(Record set Opens)
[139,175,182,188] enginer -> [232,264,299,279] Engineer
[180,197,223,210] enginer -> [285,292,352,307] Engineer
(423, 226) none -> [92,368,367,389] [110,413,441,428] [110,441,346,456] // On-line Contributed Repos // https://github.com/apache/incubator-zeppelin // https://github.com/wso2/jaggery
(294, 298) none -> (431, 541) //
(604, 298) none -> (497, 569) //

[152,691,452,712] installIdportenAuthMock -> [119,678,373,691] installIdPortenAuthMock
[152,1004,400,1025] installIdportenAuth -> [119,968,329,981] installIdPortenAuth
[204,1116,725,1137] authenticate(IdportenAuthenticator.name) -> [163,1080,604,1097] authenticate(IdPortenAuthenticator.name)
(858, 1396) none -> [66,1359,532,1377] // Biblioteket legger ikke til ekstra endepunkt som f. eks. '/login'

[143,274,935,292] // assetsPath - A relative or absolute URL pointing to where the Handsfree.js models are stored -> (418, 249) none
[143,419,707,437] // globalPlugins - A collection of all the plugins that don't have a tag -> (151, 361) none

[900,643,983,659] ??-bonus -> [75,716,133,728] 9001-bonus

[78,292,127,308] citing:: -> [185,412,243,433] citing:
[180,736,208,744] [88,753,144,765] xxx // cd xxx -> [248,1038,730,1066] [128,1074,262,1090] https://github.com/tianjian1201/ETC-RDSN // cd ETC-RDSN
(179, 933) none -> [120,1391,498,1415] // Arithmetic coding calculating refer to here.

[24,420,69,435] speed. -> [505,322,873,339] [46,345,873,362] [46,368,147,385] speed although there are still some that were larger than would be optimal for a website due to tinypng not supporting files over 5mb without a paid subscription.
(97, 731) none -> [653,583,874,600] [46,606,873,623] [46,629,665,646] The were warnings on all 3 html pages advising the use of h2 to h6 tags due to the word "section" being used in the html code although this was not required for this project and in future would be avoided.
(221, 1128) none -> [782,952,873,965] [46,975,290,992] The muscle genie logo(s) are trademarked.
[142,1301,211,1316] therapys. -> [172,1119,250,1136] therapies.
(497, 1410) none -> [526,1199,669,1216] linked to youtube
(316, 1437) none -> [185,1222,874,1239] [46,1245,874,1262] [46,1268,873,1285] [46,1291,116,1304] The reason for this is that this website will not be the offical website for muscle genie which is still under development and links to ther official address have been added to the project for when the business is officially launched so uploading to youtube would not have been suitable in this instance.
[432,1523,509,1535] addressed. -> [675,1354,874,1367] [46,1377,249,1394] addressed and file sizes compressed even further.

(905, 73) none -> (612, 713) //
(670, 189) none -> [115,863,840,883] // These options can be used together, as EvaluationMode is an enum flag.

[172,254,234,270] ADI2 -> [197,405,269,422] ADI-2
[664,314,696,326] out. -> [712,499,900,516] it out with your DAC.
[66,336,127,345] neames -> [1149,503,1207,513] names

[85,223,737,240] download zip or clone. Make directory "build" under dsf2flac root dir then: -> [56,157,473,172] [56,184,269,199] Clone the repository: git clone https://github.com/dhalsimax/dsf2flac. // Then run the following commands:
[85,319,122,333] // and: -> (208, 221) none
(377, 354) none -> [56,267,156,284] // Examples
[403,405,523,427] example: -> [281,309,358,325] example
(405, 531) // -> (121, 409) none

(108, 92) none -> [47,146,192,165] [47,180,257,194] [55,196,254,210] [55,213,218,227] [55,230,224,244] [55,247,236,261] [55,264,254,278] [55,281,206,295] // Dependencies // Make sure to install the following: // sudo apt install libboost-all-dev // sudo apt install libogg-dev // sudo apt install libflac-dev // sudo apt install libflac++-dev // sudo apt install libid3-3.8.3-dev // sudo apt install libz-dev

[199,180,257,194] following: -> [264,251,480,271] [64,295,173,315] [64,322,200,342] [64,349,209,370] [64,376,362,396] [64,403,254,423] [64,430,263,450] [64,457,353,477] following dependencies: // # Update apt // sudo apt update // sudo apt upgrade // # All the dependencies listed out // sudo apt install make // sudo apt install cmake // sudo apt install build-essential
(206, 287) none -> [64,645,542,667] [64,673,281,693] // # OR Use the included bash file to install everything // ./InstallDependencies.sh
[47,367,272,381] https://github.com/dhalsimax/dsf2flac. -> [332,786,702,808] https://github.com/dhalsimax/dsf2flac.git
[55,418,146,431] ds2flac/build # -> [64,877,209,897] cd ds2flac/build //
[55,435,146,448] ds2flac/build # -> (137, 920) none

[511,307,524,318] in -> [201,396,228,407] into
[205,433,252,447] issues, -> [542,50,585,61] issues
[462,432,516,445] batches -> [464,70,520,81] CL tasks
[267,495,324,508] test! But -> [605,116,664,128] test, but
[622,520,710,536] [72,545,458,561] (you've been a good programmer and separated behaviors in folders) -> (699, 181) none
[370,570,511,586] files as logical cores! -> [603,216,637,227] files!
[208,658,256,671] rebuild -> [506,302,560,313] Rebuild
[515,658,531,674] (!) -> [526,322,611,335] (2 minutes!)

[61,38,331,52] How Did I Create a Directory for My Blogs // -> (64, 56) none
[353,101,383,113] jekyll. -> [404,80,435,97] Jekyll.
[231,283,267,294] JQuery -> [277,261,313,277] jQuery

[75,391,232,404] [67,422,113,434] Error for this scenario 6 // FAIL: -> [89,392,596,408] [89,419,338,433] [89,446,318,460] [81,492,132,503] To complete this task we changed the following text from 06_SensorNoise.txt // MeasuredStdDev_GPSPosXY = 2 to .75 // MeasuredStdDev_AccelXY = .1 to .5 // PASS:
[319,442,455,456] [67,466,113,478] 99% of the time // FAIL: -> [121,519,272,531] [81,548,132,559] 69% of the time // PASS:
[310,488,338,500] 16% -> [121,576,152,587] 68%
(Record set Closes)
_Exercise objective_
Every line with "youtube" in it should be copied from the entries.

_Response area_
(497, 1410) none -> [526,1199,669,1216] linked to youtube
(316, 1437) none -> [185,1222,874,1239] [46,1245,874,1262] [46,1268,873,1285] [46,1291,116,1304] The reason for this is that this website will not be the offical website for muscle genie which is still under development and links to ther official address have been added to the project for when the business is officially launched so uploading to youtube would not have been suitable in this instance.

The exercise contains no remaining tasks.